Guest Contributor | Jan 17, 2023 | 0
Construction slows down
The number and value of building plans approved by the City of Windhoek fell for the second month in a row in March, latest figures show.
The number of plans approved (excluding walls and pools) fell to 186 plans in March from 210 in February representing a 11% month-on-month decrease and a 26% year-on-year decrease. The total value of plans approved followed a similar trend, decreasing by 29% both on an annual and monthly basis. The decrease was largely due to additions and commercial plans approved being much lower, Rudolf Kuschke an analyst with Simonis Storm Securities says. Only 155 additions valued at N$37 million were approved compared to 177 plans valued at N$96 million the previous month. Commercial building plans approved were also low, with only three plans with a total value of N$1.5 million approved. Bucking the trend, however, were houses which saw 28 plans being approved representing a six-month high. The total value of these was N$69 million, representing the highest monthly value in 12 months. Kuschke says the high value of approved plans is a reflection of the high building costs being experienced by the industry at the moment where houses approved in Kleine Kuppe and Auasblick are averaging N$2.6million.
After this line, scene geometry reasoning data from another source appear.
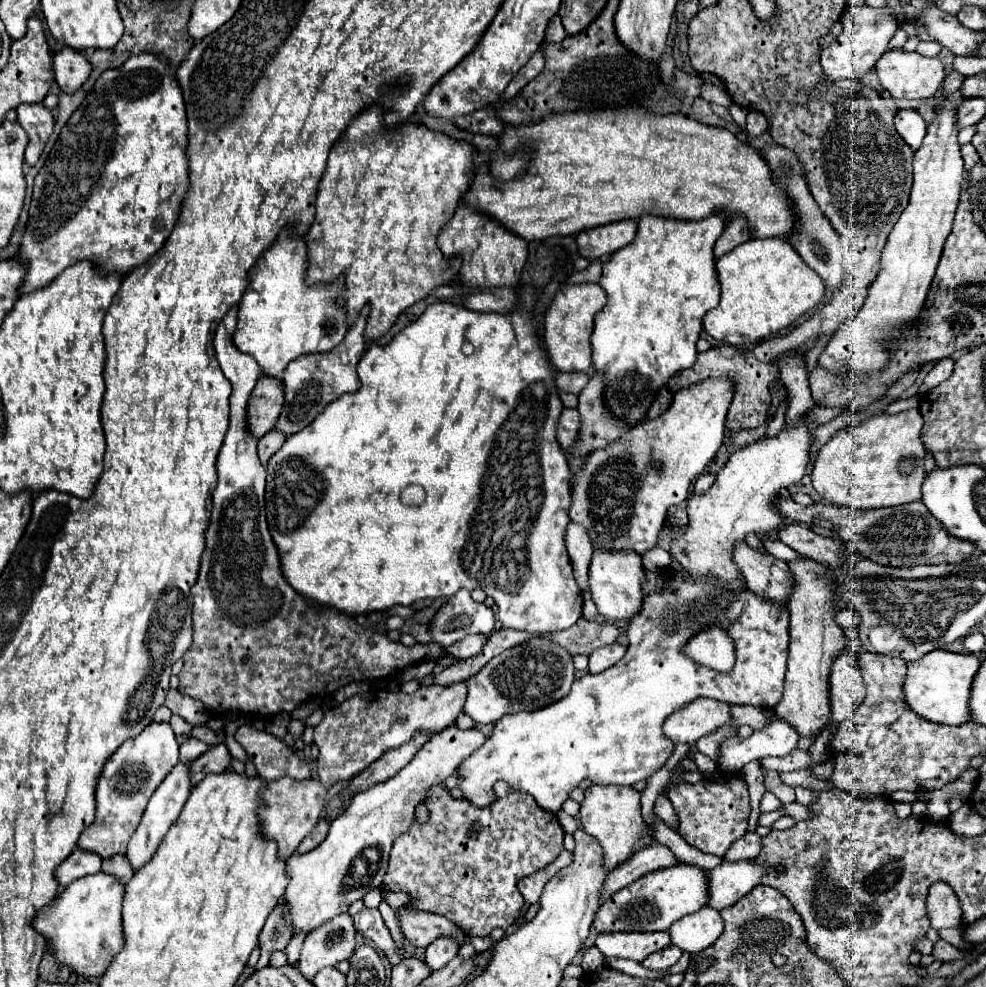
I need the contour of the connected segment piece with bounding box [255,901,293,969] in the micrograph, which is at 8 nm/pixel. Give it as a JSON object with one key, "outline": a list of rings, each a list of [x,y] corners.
{"outline":[[[283,901],[271,911],[271,915],[265,921],[263,931],[259,933],[259,951],[261,957],[257,961],[255,969],[263,969],[265,965],[269,965],[269,957],[273,951],[283,951],[293,933],[291,933],[291,925],[283,925],[283,917],[287,915],[287,905],[283,905]]]}

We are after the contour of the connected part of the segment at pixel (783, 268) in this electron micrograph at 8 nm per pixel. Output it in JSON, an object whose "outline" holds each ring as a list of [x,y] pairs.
{"outline":[[[749,239],[735,251],[725,253],[715,263],[717,283],[721,285],[721,303],[703,317],[703,329],[717,341],[727,345],[749,345],[777,335],[797,323],[803,315],[815,311],[825,295],[821,277],[795,253],[785,239]]]}

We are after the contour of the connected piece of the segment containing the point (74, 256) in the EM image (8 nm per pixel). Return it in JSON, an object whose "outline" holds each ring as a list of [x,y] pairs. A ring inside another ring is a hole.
{"outline":[[[143,53],[143,55],[129,57],[117,69],[107,69],[95,81],[93,89],[87,93],[87,97],[79,105],[79,109],[65,123],[65,127],[61,129],[59,139],[55,141],[43,169],[35,177],[33,203],[29,207],[29,221],[27,221],[23,243],[21,243],[21,249],[19,249],[19,255],[29,261],[29,271],[23,279],[21,293],[29,293],[29,291],[35,291],[35,289],[41,289],[41,287],[49,285],[69,265],[73,265],[81,259],[93,261],[97,267],[101,267],[107,273],[117,271],[117,273],[123,273],[123,275],[129,273],[131,269],[143,265],[153,253],[157,253],[157,249],[163,247],[163,241],[167,241],[167,237],[171,235],[171,229],[175,227],[175,217],[179,217],[179,205],[183,205],[183,197],[187,197],[189,185],[191,183],[187,181],[187,113],[185,113],[183,91],[179,89],[179,81],[171,73],[169,63],[161,57],[151,57],[151,53]]]}

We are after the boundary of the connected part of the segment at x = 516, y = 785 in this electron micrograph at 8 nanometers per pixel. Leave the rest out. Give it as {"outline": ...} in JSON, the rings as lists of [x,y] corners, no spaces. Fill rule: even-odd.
{"outline":[[[685,571],[669,573],[669,579],[671,591],[665,595],[647,595],[641,613],[631,619],[627,629],[629,647],[617,665],[599,675],[587,673],[581,679],[575,679],[569,695],[557,703],[531,713],[521,711],[507,715],[497,721],[493,735],[457,769],[457,787],[461,789],[463,799],[477,807],[487,807],[497,799],[493,789],[495,783],[505,781],[513,791],[533,795],[537,805],[545,811],[557,813],[561,803],[583,779],[599,785],[633,785],[659,771],[675,749],[675,745],[671,745],[671,741],[661,733],[665,717],[697,697],[709,697],[729,705],[755,705],[767,709],[773,709],[779,703],[789,655],[789,615],[783,611],[783,607],[759,599],[749,591],[741,595],[727,595],[725,591],[717,591],[717,587],[707,587],[703,581],[693,583]],[[711,623],[727,627],[735,639],[735,669],[725,675],[719,675],[707,667],[703,669],[679,653],[691,635]]]}

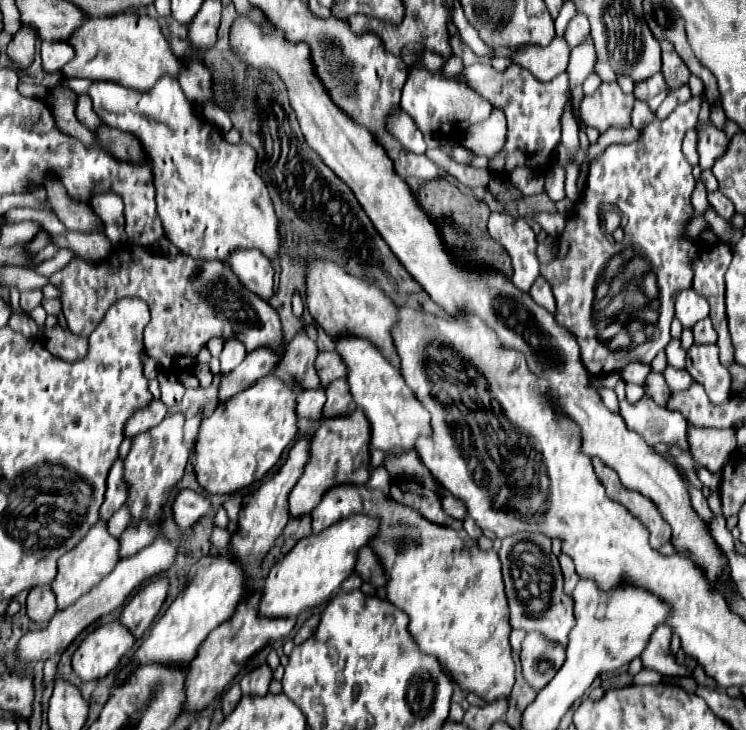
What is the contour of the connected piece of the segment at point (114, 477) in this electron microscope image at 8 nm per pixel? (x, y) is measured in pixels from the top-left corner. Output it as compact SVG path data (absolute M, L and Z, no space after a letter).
M118 458L110 468L106 500L100 508L100 518L102 520L108 520L126 502L126 482L122 482L122 466L124 466L124 460Z

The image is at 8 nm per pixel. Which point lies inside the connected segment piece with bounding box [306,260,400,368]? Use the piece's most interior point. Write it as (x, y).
(341, 304)

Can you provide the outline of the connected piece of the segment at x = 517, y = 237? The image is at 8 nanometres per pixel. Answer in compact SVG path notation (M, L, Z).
M494 212L488 220L488 232L492 238L502 242L508 250L514 266L512 282L528 292L532 282L540 276L540 260L536 256L536 234L526 220L518 220L510 214Z

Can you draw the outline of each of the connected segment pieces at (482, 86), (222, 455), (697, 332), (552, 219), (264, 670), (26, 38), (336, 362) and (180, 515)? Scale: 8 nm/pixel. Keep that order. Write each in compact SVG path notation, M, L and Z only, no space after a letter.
M474 64L462 70L462 76L468 80L468 84L480 92L482 98L486 98L492 106L504 108L508 118L508 134L506 134L506 146L504 152L508 156L506 168L512 166L528 166L528 168L544 168L556 150L556 144L560 142L560 116L564 110L564 104L569 99L569 80L567 73L550 82L538 82L530 74L530 70L514 64L504 72L496 72L490 64Z
M274 374L258 380L254 386L234 394L224 406L218 406L202 420L194 446L194 470L202 488L210 494L228 494L262 480L280 460L284 448L296 440L296 392L278 382Z
M704 318L702 322L698 322L694 328L694 344L714 344L716 342L716 330L712 328L710 318Z
M540 212L540 214L534 214L534 218L540 222L544 232L548 232L550 236L558 236L564 230L564 226L566 226L566 216L564 214Z
M268 664L258 666L256 670L248 672L242 680L240 680L240 688L244 694L256 694L256 696L264 696L268 692L268 684L272 680L272 670L268 668Z
M20 26L20 30L14 34L12 42L8 44L6 54L20 68L28 68L34 60L36 44L38 44L38 34L34 34L34 30L30 30L30 26Z
M320 352L316 358L316 370L324 386L328 386L336 378L346 378L346 366L342 366L342 358L338 358L338 352Z
M180 490L172 502L172 514L178 526L188 528L210 512L210 500L194 490Z

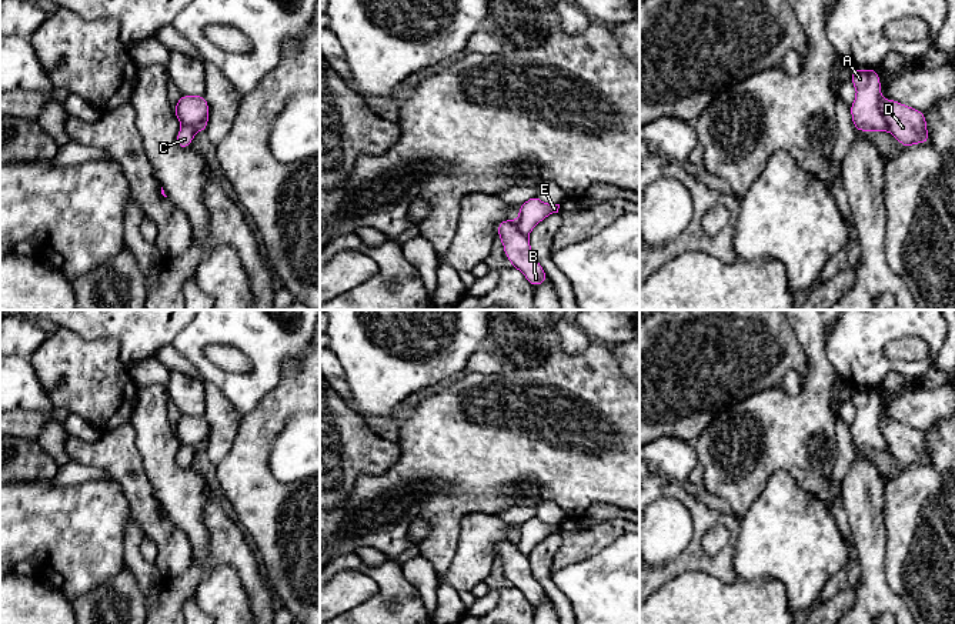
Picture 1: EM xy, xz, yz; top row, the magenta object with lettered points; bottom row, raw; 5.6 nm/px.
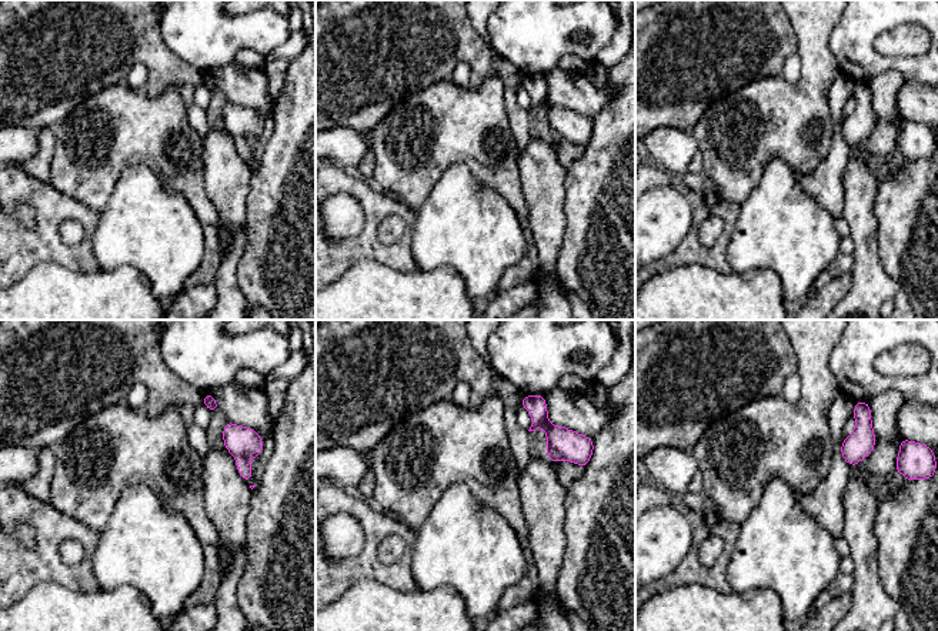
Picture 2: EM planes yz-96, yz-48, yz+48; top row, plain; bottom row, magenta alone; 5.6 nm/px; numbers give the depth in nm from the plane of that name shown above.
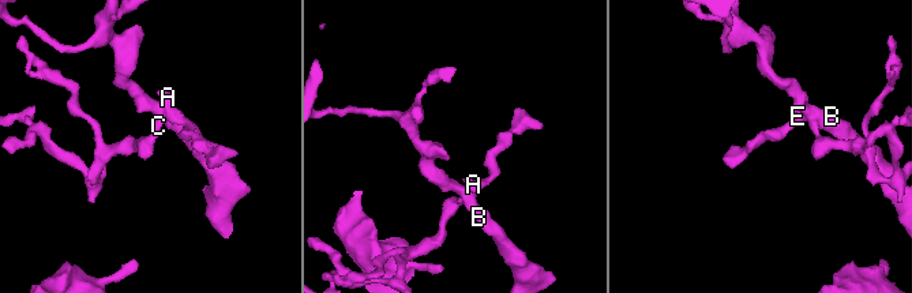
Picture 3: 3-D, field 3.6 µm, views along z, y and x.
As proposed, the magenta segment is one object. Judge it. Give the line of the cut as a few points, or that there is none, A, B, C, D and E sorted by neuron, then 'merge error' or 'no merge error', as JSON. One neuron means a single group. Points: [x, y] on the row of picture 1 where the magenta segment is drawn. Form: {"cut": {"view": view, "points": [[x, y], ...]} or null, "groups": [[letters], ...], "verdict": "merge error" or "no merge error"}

Kuschke is of the opinion that the recent downward trend in the number and value of building plans approved might suggest that the marginal benefit of lower interest rates is diminishing. He argues that another interest rate cut will barely stimulate construction activity while an interest rate hike will most definitely result in a slow down.
Year to date, 622 plans have been approved, which is 15.4% lower than the same period in 2011. However, the total value of plans approved year to date reached N$387 million, with higher building costs leading to higher average values per plan slightly offsetting the decrease in the number of plans approved. Total plans completed in March fell 49% year-on-year to 53 plans, compared to 159 plans completed in February. The total value of plans was 39% lower on a month-on-month basis and 71% lower year-on-year at only N$29 million. Of the 53 plans completed, 48 plans were additions to the value of N$19 million, while four plans were houses to the value of N$2 million and one commercial plan to the value of N$8 million.
“However, we do not feel that the completed building plans recorded are a good reflection of the actual number of buildings being completed in Windhoek, as a lot of people fail to submit their building plans for completion after the building is completed,” says Kuschke.